INPUT DATA
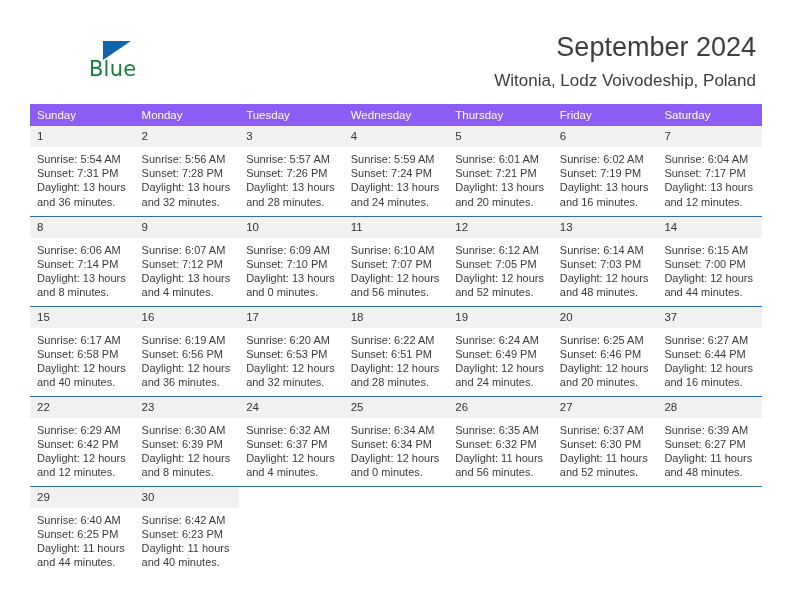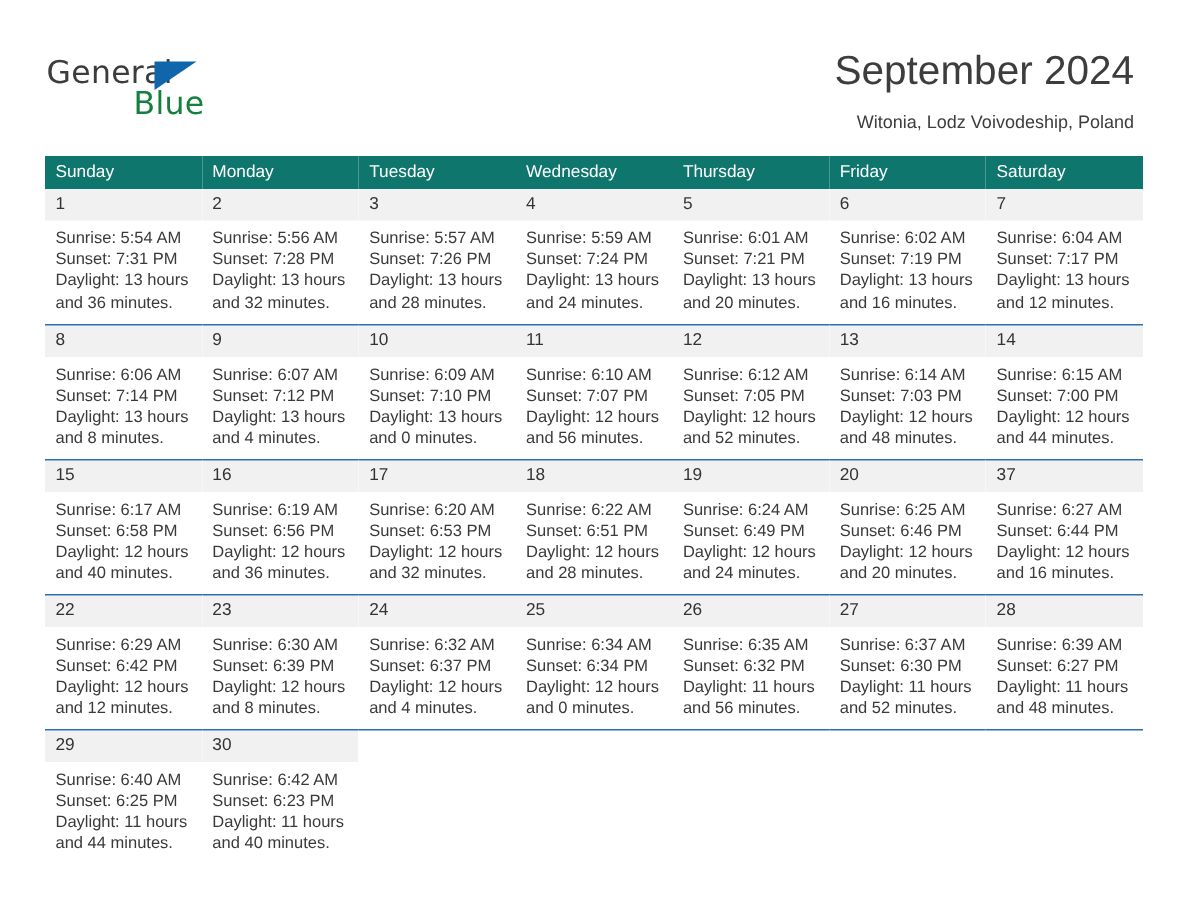--- a/index.html
+++ b/index.html
@@ -75,38 +75,38 @@
   .cal-title {
     font-size: 27px;
     color: #3d3d3d;
     font-weight: normal;
     line-height: 34px;
     white-space: nowrap;
     text-align: right;
   }
   .cal-subtitle {
     margin-top: 8px;
-    font-size: 12px;
+    font-size: 17px;
     color: #3d3d3d;
     line-height: 18px;
     white-space: nowrap;
   }
 
   
   .calendar {
     position: absolute;
     left: 30px;
     top: 104px;
     width: 732px;
     border-collapse: collapse;
     table-layout: fixed;
   }
 
   .calendar th {
-    background: #0f766e;
+    background: #8b5cf6;
     color: #ffffff;
     font-size: 11.5px;
     font-weight: normal;
     text-align: left;
     padding: 5px 0 5px 7px;
     height: 12px;
     border: none;
   }
 
   .weekrow {
@@ -151,21 +151,20 @@
   }
 </style>
 </head>
 <body>
 
 <div class="page">
 
   <div class="top">
 
     <div class="logo">
-      <span class="logo-general">General</span>
       <span class="logo-triangle"></span>
       <span class="logo-blue">Blue</span>
     </div>
 
     <div class="title-block">
       <div class="cal-title">September 2024</div>
       <div class="cal-subtitle">Witonia, Lodz Voivodeship, Poland</div>
     </div>
 
   </div>

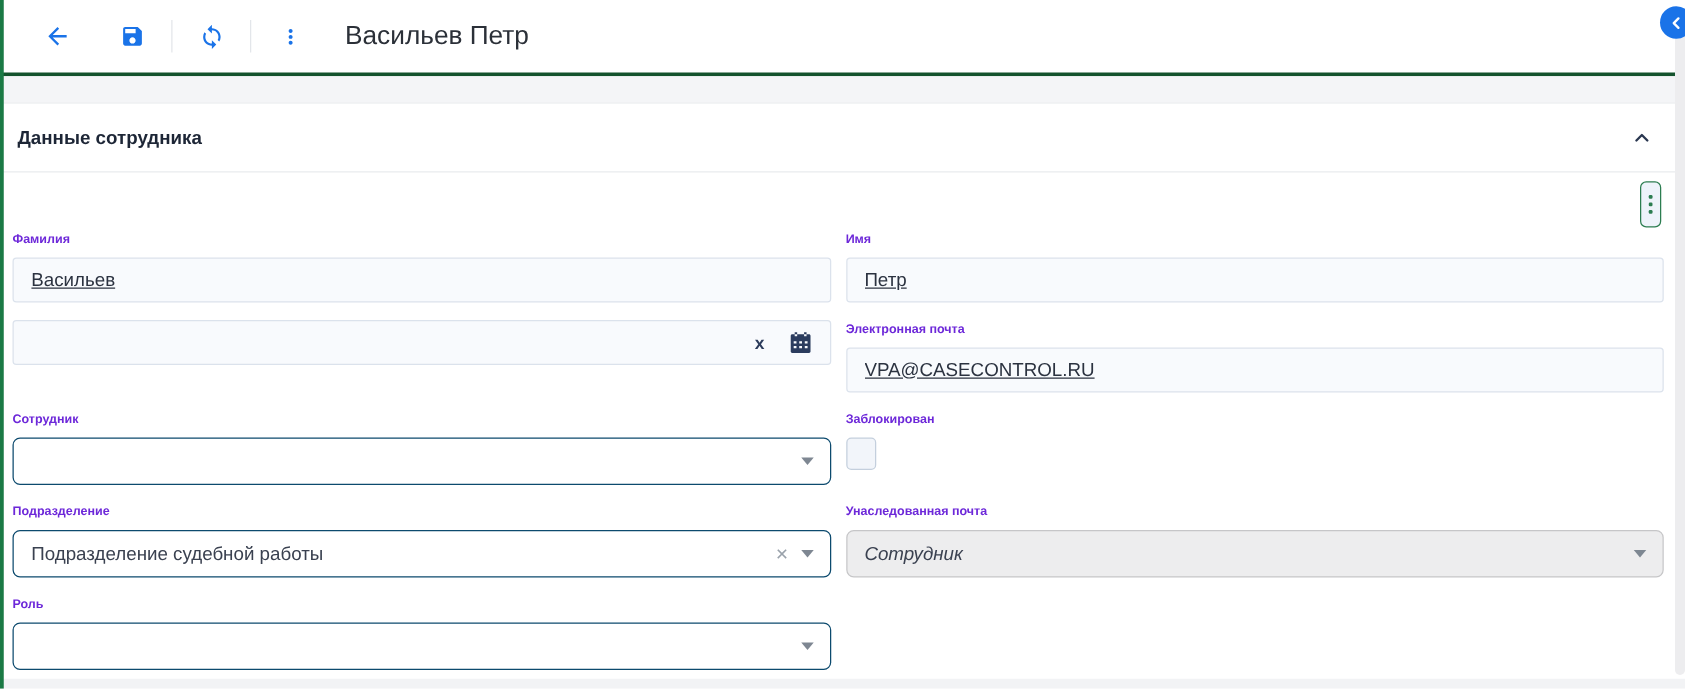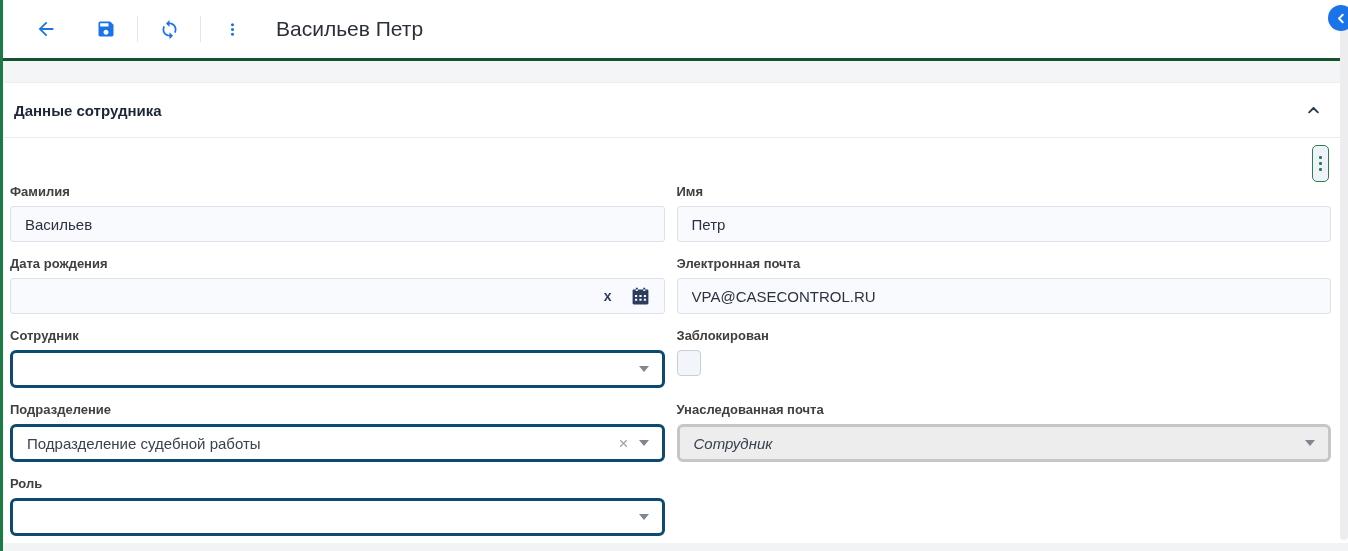--- a/index.html
+++ b/index.html
@@ -28,31 +28,31 @@
   .section-title { font-size:15px; font-weight:bold; color:#1d2636; }
   .collapse-btn { cursor:pointer; display:flex; align-items:center; }
   
   .form { padding:4px 17px 0 10px; }
   .tools-row { height:42px; display:flex; justify-content:flex-end; align-items:center; padding-right:2px; }
   .kebab-btn { width:17px; height:37px; border:1px solid #2c7d50; border-radius:5px; background:#eef3fa;
     display:flex; flex-direction:column; align-items:center; justify-content:center; gap:3px; cursor:pointer; }
   .kebab-dot { width:3px; height:3px; background:#2c7d50; border-radius:1px; }
   .grid { display:grid; grid-template-columns:1fr 1fr; column-gap:12px; }
   .field { margin-bottom:14px; }
-  .flabel { font-size:13px; font-weight:700; color:#404040; margin-bottom:6px; line-height:16px; }
+  .flabel { font-size:10px; font-weight:700; color:#6d28d9; margin-bottom:6px; line-height:16px; }
   .tinput {
     width:100%; height:36px; background:#f8fafd; border:1px solid #dbe2ec; border-radius:3px;
     padding:0 14px; font-size:15px; color:#2b3240; font-family:"Liberation Sans",sans-serif; outline:none;
     display:flex; align-items:center;
   }
-  input.tinput { display:block; line-height:34px; }
+  input.tinput { display:block; line-height:34px;text-decoration:underline; }
   .date-x { margin-left:auto; color:#2c3c5c; font-size:14px; font-weight:bold; cursor:pointer; padding:0 2px; }
   .date-cal { margin-left:17px; display:flex; align-items:center; cursor:pointer; }
   .dropdown {
-    width:100%; height:38px; background:#fff; border:3px solid #0c4a6e; border-radius:6px;
+    width:100%; height:38px; background:#fff; border:1px solid #0c4a6e; border-radius:6px;
     display:flex; align-items:center; padding:0 13px 0 14px; font-size:15px; color:#3a4150; cursor:pointer;
   }
   .dropdown.disabled { background:#ededee; border-color:#c6c6c8; cursor:default;font-style:italic; }
   .dd-value { flex:1; white-space:nowrap; overflow:hidden; }
   .dd-clear { color:#9aa2ab; font-size:17px; margin-right:10px; cursor:pointer; line-height:1; }
   .caret { width:0; height:0; border-left:5px solid transparent; border-right:5px solid transparent; border-top:6px solid #7e8792; flex:none; }
   .checkbox { width:24px; height:26px; border:1px solid #c4cfdd; border-radius:4px; background:#f2f5fa; cursor:pointer; margin-top:2px; }
 </style>
 </head>
 <body>
@@ -130,21 +130,20 @@
     <div class="field">
       <div class="flabel">Фамилия</div>
       <input class="tinput" readonly="" value="Васильев" style="">
     </div>
     <div class="field">
       <div class="flabel">Имя</div>
       <input class="tinput" readonly="" value="Петр" style="">
     </div>
 
     <div class="field">
-      <div class="flabel">Дата рождения</div>
       <div class="tinput">
         <span></span>
         <span class="date-x">x</span>
         <span class="date-cal">
           <svg width="19" height="19" viewBox="0 0 24 24" fill="#2b3c5e">
               <path fill-rule="evenodd" d="M6 1h2.5v4H6zM15.5 1H18v4h-2.5zM2 4.5C2 3.7 2.7 3 3.5 3h17c.8 0 1.5.7 1.5 1.5v16c0 .8-.7 1.5-1.5 1.5h-17C2.7 22 2 21.3 2 20.5v-16zM5 10h2.8v2.5H5zM10.6 10h2.8v2.5h-2.8zM16.2 10H19v2.5h-2.8zM5 14.8h2.8v2.5H5zM10.6 14.8h2.8v2.5h-2.8zM16.2 14.8H19v2.5h-2.8z"></path>
             </svg>
         </span>
       </div>
     </div>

WHAT THE TASK REQUIRES
Check each line of the material for the word "block". State how many have it, and write nothing else.

EXERCISE SOLUTION
3